2023 Munster Senior Hurling Championship final
- Event: 2023 Munster Senior Hurling Championship
| Clare | Limerick |
| 1–22 | 1–23 |
- Date: 11 June 2023
- Venue: Gaelic Grounds, Limerick
- Man of the Match: Aaron Gillane (Limerick)
- Referee: Liam Gordon (Galway)
- Attendance: 43,756
- Weather: Sunny

= 2023 Munster Senior Hurling Championship final =

The 2023 Munster Senior Hurling Championship final was a hurling match that was played on 11 June at the Gaelic Grounds in Limerick. It was contested by defending champions Limerick and Clare.

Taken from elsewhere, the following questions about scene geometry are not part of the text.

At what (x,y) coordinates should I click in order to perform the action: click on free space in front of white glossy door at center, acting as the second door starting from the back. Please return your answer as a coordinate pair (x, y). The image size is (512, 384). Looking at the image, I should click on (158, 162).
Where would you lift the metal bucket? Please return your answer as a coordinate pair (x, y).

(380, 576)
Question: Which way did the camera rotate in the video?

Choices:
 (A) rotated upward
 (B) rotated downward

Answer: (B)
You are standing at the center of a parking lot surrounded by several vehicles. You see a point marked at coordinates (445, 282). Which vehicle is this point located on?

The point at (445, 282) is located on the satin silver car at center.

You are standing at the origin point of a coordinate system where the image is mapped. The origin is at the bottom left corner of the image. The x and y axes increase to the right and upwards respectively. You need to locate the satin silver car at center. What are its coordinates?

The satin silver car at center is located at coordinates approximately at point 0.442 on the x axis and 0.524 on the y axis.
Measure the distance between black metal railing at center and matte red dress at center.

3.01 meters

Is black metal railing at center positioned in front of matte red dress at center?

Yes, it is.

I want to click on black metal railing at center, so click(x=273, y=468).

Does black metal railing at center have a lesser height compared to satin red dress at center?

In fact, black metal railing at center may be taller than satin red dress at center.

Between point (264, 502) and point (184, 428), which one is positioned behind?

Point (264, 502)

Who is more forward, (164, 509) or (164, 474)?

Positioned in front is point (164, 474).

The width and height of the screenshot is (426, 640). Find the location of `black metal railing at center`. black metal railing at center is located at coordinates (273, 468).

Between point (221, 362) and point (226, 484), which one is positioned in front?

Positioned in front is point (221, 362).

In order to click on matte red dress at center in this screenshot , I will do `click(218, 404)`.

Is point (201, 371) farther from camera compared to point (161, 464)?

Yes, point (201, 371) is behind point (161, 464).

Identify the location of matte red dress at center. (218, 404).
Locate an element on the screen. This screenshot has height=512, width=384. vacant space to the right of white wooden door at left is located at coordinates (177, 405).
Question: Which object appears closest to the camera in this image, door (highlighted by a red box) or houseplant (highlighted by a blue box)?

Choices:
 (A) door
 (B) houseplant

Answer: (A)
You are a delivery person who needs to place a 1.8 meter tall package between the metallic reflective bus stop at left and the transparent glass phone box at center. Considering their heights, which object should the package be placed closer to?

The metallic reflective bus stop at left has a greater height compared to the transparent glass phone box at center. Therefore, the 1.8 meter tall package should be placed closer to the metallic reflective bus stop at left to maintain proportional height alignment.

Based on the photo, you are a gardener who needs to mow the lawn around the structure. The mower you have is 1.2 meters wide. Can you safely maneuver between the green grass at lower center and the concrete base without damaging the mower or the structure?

The game was televised live on RTÉ 2 as part of The Sunday Game, presented by Joanne Cantwell, with analysis from Anthony Daly, Joe Canning and Shane Dowling. Commentary on the game was provided by Marty Morrissey alongside Brendan Cummins.

==Overview==
The two teams were meeting in the Munster final for the second year in a row with Limerick winning the final in 2022 by 1–29 to 0-29 after extra-time.
Limerick were bidding to win the Munster title for a fifth successive year and for the 24th time overall with Clare looking for a first Munster title since 1998 and seventh title.
This was the 62nd championship game between the two counties, Limerick having 38 wins to Clare's 21 with two draws, from the previous 61.

General sale terrace tickets for the match went on sale on 1 June and sold out within 23 minutes.
All other tickets were allocated to the county boards of the two counties for distribution to the clubs.